Matériels d’artillerie > 5- Les munitions > 51- Evolution de munitions de 105 et 155 de 1945 à 1975. >
Etudes de munitions adaptées à la menace blindée.
 

Dès le début des années 1960, les caractéristiques de la menace sont telles, que l’aptitude à détruire - ou au minimum neutraliser - une partie notable des unités blindées ennemies, devient la mission prioritaire du tir indirect sur zone.

Des études sont conduites jusqu’en 1976 en y associant l’inspection de l’artillerie.

Tir indirect anti-blindés (TIAB) (1962-1968)

On réfléchit à des munitions spécifiquement anti-blindés, à effet immédiat et à action différée, pour canons de 155mm et pour lance-roquettes, les choix techniques étant basés uniquement sur le critère d’effet terminal.

Pour les feux à effet immédiat, la saturation de la zone est obtenue par dispersion de projectiles élémentaires : éclats d’obus de 155 mm, sous projectiles à charges creuses ou plates, larguées par une roquette de gros calibre.

Ce sera le concept de projectile de 155 mm, à fragmentation prédéterminée, dit FPD.

Le second procédé de saturation par tir indirect avec effet immédiat consiste à disperser au-dessus de la zone à traiter des projectiles élémentaires ayant une efficacité antichar connue.

Le premier concept retenu à la fin 1962 est celui de la dispersion de grenades [1] à charge creuse transportées et larguées par une roquette de gros calibre.

Pour les feux à action différée, la réflexion n’est orientée que sur un projet d’obus « cargo » de 155 mm transportant une mine AC à charge creuse à effet ventral. Larguée par dépotage à une altitude de 400 m, son fonctionnement est commandé, au passage du char, par un allumeur à influence.

Fin 1963, on retient 2 projets pour le 155 :

  • le projet d’obus explosif de 155 mm à fragmentation prédéterminée FPD,
  • le projet d’obus-mine de 155 mm OMAC à mine antichar ventrale.

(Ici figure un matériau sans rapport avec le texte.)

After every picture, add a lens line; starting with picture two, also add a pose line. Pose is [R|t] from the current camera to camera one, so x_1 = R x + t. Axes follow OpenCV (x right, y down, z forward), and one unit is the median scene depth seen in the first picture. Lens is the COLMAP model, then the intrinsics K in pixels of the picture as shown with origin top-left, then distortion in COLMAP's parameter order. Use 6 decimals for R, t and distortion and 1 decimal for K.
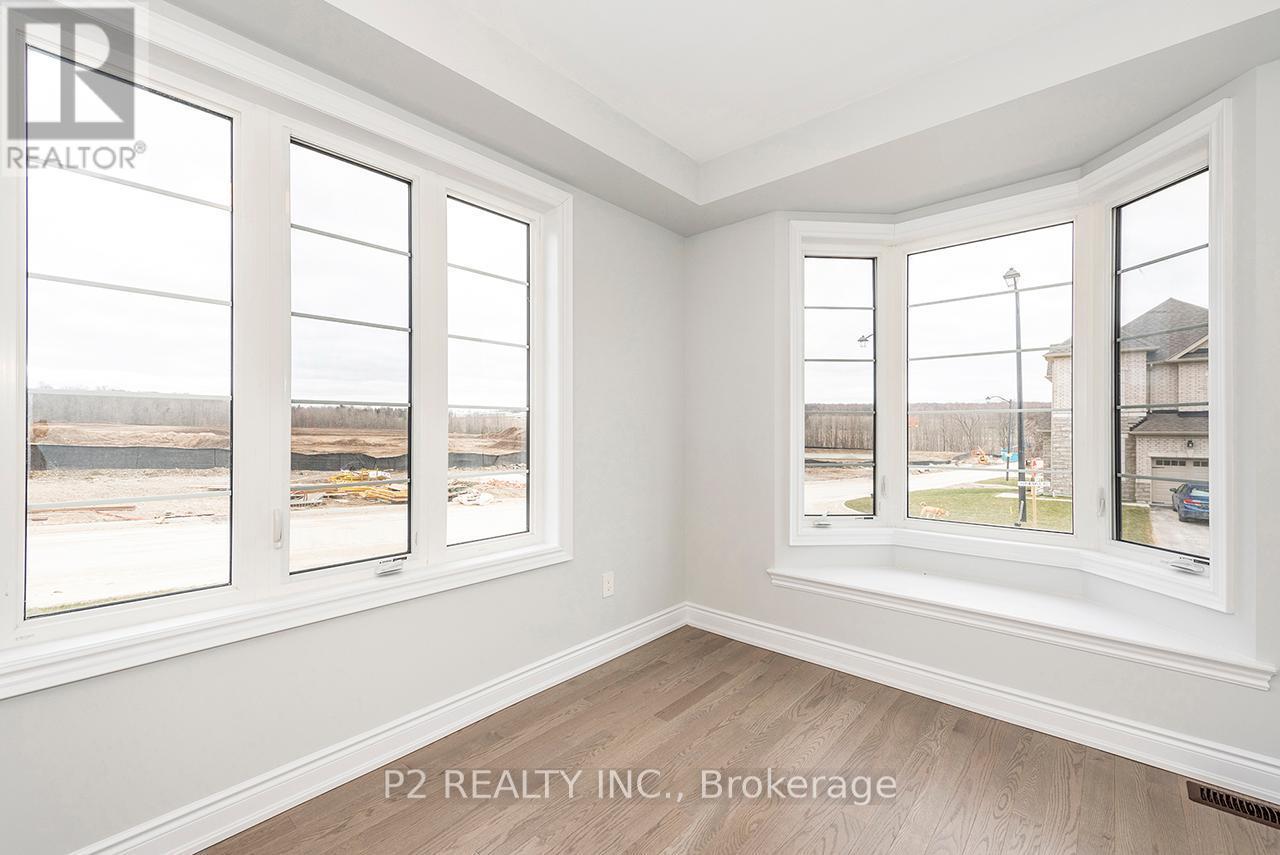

Entre temps, en France, l’objectif des réflexions a évolué : alors que depuis la création de la CCP [2], en 1962, ces réflexions étaient limitées à l’effet terminal des projectiles, quel que soit le type de lanceur, on est passé, en 1968, à un besoin exprimé par l’EMAT d’un « système d’armes multitubes d’artillerie » ayant pour mission prioritaire la lutte anti-blindés par saturation de zone, dans des délais très courts d’exécution des feux. Cette orientation nouvelle n’a pas de répercussion immédiate sur le déroulement des études des projectiles d’artillerie de 155 mm spécifiques de la lutte anti-blindés -obus FPD et obus mine - lesquelles sont poursuivies dans le cadre de la diversification des objectifs pouvant être traités par des unités dotées de canons de ce calibre.

L’étude sera réorientée sur l’utilisation d’un corps d’obus ayant le profil et la masse de l’obus explosif de 155 à culot creux de manière à en permettre l’emploi par les unités dotées d’automoteurs de 155 AUF1 (stockage et chargement automatique des obus FPD, standardisation des gammes de charges et des tables de tir).

Pour l’obus mine de 155mm l’étude sera suspendue en 1970 lors du lancement du développement exploratoire du lance-roquettes multitubes, ce système d’arme s’avérant très supérieur, opérationnellement, aux canons, pour la dispersion de mines antichar sur zone.

Les études conduites sur l’emploi d’armes de saturation n’aboutissent pas et conduisent à s’abonner au programme MLRS américain.